--- Prompt ---
Locate each line below that includes "customer" and reproduce it.
===============
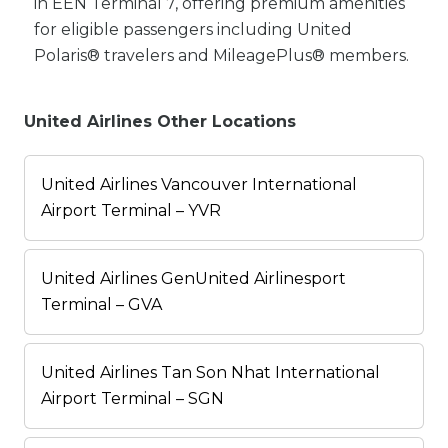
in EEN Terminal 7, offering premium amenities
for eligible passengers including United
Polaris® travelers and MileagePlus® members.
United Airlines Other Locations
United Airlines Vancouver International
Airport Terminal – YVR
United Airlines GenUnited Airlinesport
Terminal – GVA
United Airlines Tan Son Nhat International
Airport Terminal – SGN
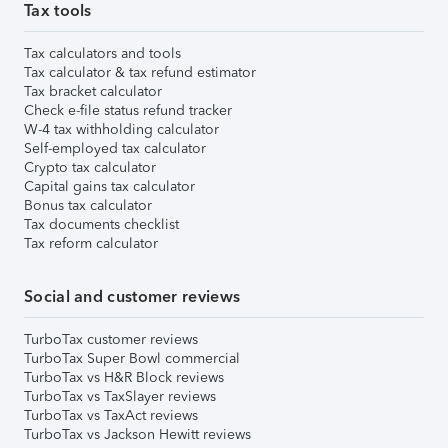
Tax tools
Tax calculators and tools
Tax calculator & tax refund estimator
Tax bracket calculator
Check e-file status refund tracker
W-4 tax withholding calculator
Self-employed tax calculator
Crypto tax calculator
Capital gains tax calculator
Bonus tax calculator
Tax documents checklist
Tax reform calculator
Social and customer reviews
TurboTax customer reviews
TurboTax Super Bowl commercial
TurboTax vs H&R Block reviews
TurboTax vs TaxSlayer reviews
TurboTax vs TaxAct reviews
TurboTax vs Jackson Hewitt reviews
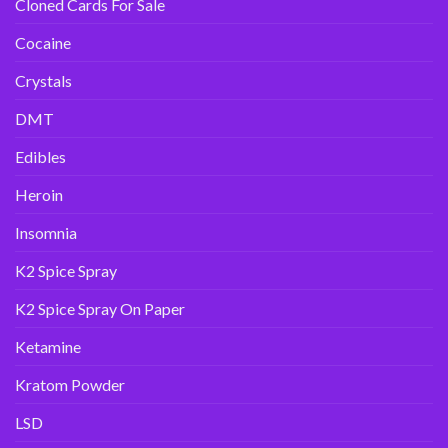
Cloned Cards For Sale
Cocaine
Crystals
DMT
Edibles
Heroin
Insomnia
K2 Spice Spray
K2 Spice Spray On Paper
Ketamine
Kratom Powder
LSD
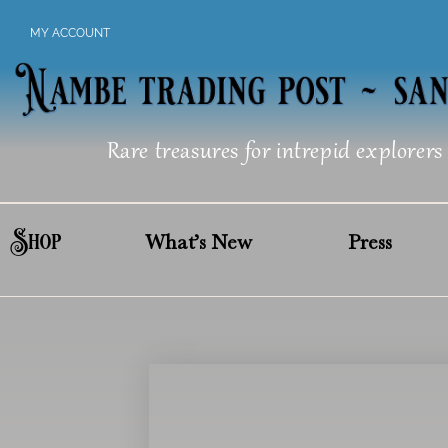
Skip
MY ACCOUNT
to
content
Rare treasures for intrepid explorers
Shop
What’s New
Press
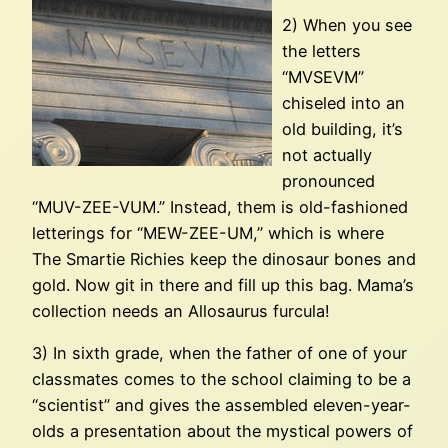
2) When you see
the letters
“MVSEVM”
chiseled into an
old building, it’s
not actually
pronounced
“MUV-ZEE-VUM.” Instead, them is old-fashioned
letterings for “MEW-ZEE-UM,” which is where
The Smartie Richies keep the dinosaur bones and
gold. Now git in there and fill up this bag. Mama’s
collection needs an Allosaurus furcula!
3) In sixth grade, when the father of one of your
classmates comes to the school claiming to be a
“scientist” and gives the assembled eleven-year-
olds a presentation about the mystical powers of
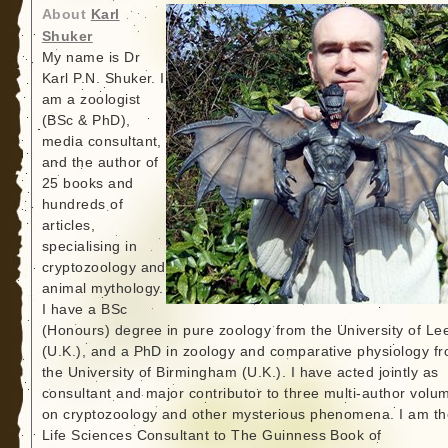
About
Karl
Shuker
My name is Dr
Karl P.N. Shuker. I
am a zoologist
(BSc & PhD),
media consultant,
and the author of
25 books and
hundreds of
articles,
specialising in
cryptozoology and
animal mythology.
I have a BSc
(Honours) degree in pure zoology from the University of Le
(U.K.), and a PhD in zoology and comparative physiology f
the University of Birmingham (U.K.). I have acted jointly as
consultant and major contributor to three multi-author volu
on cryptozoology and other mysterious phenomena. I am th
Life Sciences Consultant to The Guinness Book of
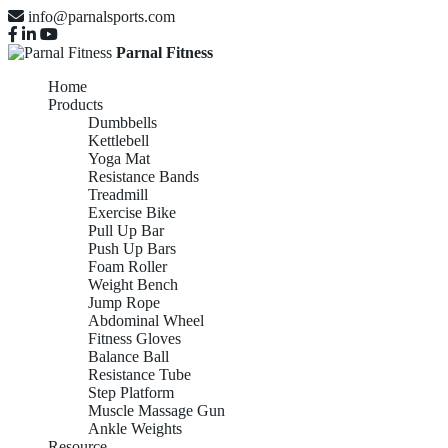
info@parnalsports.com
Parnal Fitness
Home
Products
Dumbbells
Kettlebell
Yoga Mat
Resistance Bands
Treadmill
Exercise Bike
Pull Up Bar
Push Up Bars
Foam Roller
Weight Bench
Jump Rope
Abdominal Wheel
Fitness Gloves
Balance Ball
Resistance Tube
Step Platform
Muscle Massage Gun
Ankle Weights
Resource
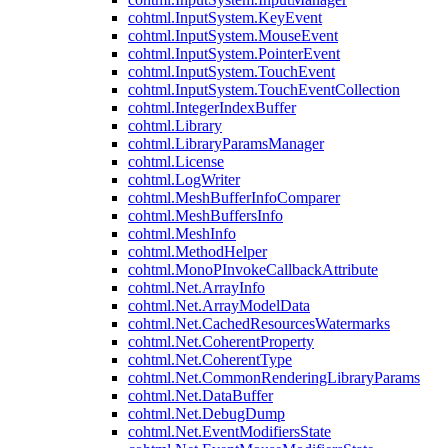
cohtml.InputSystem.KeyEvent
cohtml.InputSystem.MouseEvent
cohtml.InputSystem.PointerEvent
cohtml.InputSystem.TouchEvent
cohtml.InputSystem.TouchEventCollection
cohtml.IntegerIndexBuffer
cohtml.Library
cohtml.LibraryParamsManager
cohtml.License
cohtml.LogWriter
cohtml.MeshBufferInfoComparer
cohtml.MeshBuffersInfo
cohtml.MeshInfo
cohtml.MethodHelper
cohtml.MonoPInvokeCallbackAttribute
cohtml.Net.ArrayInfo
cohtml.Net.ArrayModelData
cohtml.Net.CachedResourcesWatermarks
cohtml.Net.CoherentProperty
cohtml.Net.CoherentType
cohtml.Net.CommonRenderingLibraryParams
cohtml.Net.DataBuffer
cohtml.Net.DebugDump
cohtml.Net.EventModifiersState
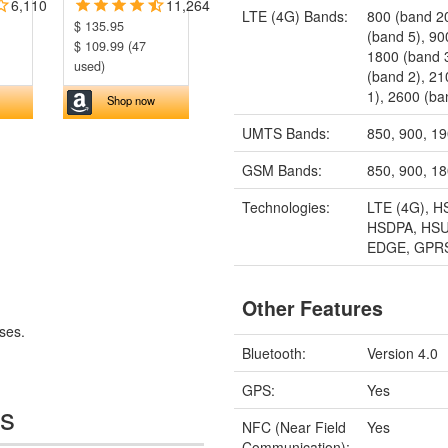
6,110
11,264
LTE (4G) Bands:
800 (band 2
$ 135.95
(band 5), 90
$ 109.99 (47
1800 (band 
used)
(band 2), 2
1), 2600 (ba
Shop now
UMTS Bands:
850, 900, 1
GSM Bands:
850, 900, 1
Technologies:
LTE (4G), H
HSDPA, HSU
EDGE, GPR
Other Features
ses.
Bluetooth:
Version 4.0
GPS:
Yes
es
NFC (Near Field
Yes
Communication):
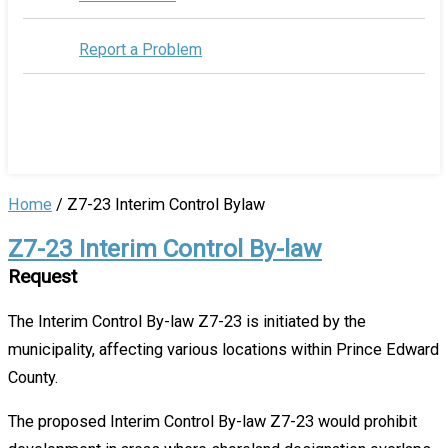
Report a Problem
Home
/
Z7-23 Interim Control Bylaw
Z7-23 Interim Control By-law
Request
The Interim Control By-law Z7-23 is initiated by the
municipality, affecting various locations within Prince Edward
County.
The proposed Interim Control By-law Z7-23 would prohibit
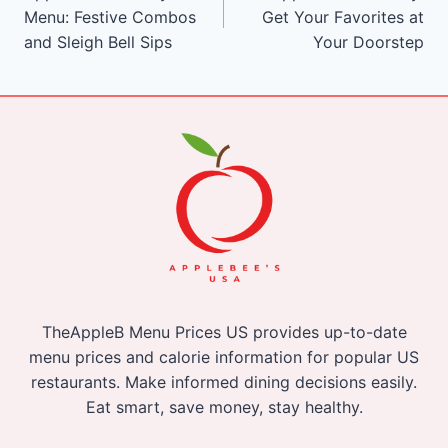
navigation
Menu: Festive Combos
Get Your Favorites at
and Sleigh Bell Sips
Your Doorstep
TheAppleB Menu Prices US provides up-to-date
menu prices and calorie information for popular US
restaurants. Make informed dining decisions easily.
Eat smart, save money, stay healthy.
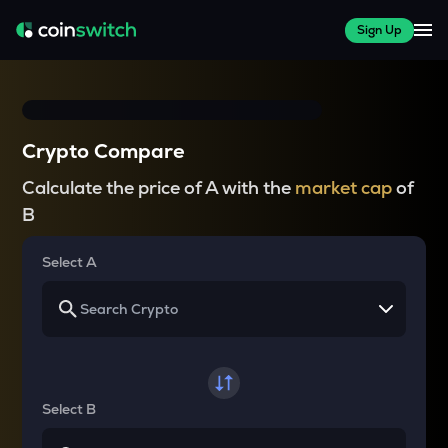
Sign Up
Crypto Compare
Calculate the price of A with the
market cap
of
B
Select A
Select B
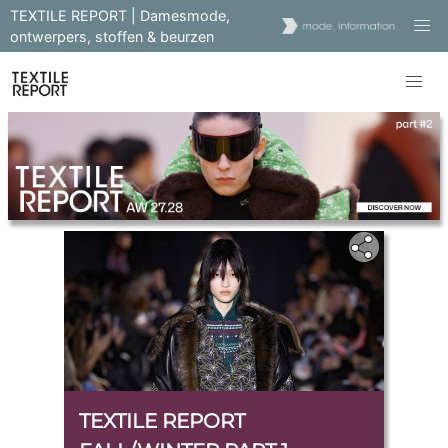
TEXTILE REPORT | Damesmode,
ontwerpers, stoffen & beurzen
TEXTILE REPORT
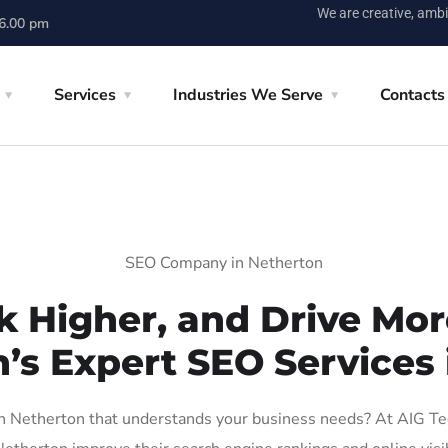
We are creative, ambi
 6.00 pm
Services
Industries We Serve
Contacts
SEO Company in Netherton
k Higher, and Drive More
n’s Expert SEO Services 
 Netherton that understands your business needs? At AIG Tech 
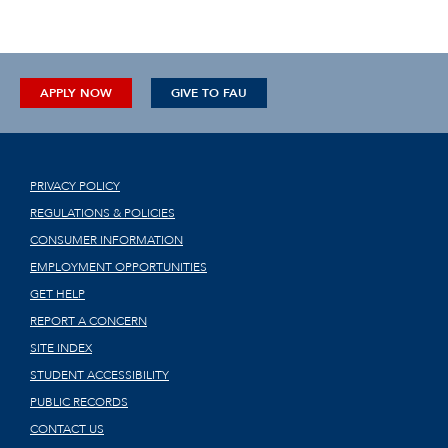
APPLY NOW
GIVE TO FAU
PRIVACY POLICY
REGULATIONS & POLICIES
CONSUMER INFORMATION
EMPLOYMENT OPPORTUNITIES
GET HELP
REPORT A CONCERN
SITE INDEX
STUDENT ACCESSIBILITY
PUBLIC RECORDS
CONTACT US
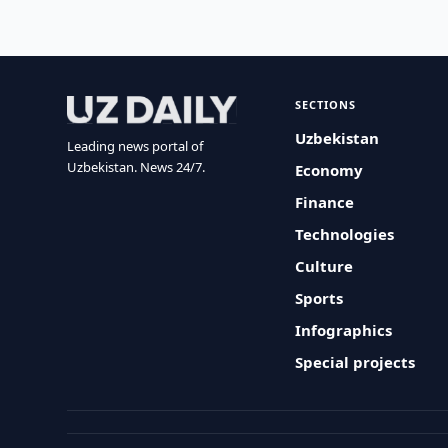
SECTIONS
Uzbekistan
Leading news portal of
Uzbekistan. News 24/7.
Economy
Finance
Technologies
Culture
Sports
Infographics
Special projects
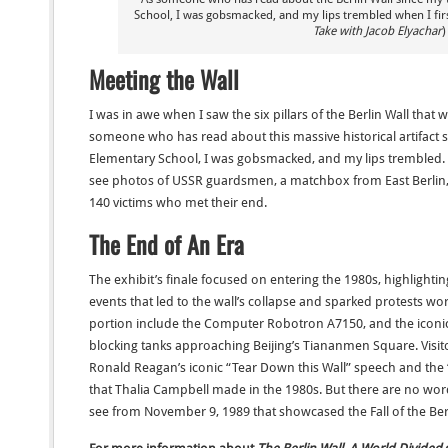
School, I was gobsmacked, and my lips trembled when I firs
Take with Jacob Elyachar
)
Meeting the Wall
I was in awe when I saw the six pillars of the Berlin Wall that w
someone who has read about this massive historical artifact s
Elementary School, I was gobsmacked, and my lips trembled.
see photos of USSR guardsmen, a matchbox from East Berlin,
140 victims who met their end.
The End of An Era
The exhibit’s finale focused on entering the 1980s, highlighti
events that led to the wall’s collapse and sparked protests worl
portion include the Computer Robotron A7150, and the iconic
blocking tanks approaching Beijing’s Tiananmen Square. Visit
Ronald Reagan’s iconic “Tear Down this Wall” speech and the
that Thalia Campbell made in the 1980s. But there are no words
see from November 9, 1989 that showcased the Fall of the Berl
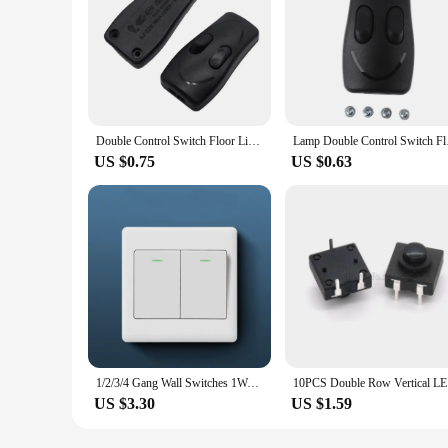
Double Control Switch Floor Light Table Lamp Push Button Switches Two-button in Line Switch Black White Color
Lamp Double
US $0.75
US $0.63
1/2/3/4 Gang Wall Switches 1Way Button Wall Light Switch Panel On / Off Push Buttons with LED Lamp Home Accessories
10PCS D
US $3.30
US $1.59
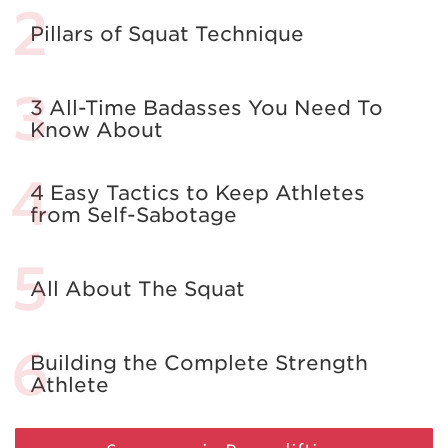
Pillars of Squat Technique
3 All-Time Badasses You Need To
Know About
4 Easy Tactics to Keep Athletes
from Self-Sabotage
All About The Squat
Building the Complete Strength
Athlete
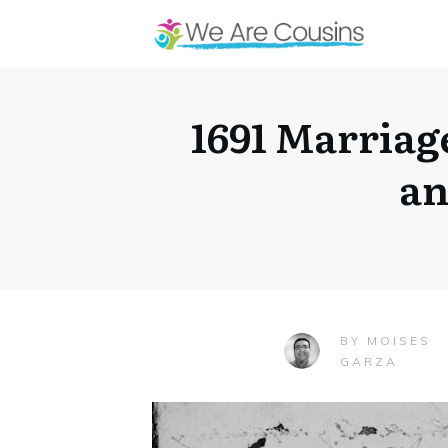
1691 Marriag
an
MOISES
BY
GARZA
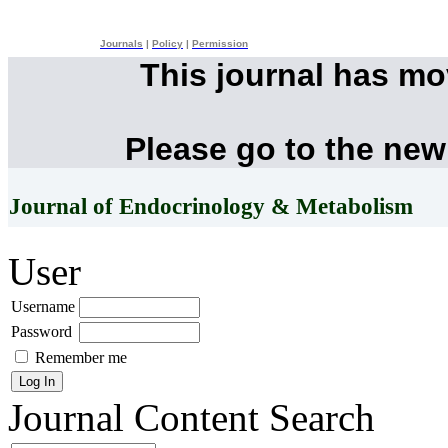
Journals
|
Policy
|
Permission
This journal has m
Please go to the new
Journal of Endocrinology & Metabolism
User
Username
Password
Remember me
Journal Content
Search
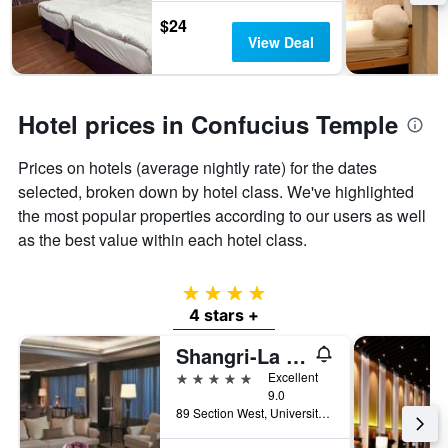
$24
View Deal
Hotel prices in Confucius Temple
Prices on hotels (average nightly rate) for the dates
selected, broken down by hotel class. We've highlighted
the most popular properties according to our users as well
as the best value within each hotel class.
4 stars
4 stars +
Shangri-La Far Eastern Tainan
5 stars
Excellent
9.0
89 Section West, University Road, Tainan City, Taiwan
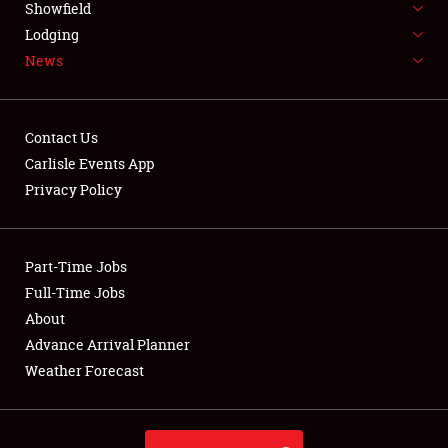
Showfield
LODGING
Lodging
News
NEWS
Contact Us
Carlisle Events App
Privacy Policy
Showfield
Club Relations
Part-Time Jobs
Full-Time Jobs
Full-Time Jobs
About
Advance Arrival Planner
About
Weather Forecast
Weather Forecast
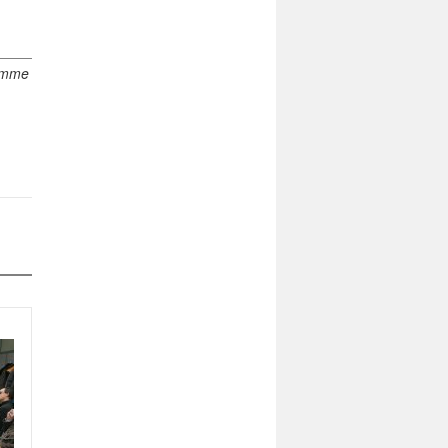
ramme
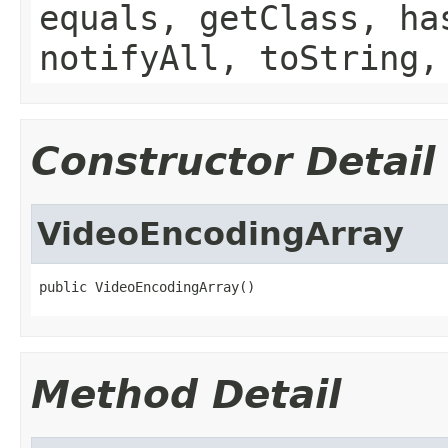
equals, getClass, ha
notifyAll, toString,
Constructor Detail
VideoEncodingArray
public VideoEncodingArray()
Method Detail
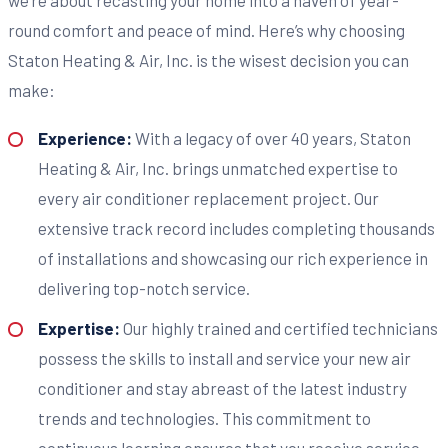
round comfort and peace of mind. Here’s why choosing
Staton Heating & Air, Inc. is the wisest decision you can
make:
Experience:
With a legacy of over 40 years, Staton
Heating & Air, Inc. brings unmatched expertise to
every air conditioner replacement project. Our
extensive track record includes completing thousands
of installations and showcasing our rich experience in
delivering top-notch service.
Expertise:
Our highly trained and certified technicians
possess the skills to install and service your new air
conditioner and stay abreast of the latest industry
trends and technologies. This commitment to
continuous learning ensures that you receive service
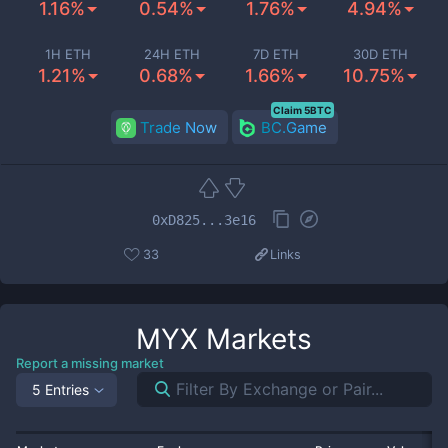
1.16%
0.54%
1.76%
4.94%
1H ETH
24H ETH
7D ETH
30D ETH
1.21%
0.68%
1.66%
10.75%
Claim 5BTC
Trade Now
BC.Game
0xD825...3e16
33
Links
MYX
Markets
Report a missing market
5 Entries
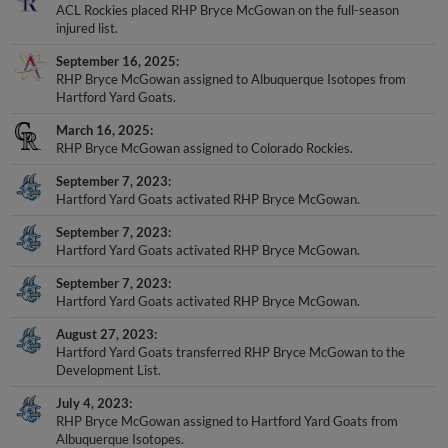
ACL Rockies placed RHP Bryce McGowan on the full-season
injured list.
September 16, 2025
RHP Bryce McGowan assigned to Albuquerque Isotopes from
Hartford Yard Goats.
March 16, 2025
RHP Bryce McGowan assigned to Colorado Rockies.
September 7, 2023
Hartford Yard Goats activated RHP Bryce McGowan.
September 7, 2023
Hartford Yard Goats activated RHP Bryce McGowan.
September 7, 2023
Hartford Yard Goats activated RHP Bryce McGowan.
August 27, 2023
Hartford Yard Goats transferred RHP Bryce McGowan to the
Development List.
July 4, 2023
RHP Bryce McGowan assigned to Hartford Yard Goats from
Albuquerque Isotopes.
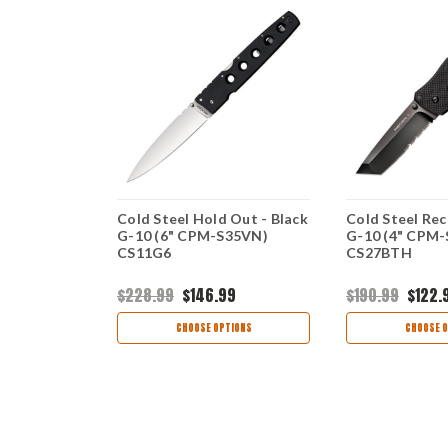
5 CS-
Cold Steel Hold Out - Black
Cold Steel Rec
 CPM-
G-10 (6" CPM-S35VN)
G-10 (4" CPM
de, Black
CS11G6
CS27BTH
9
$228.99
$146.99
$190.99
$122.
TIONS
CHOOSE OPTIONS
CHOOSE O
===============
--- Solved problem ---
Social and customer reviews
TurboTax customer reviews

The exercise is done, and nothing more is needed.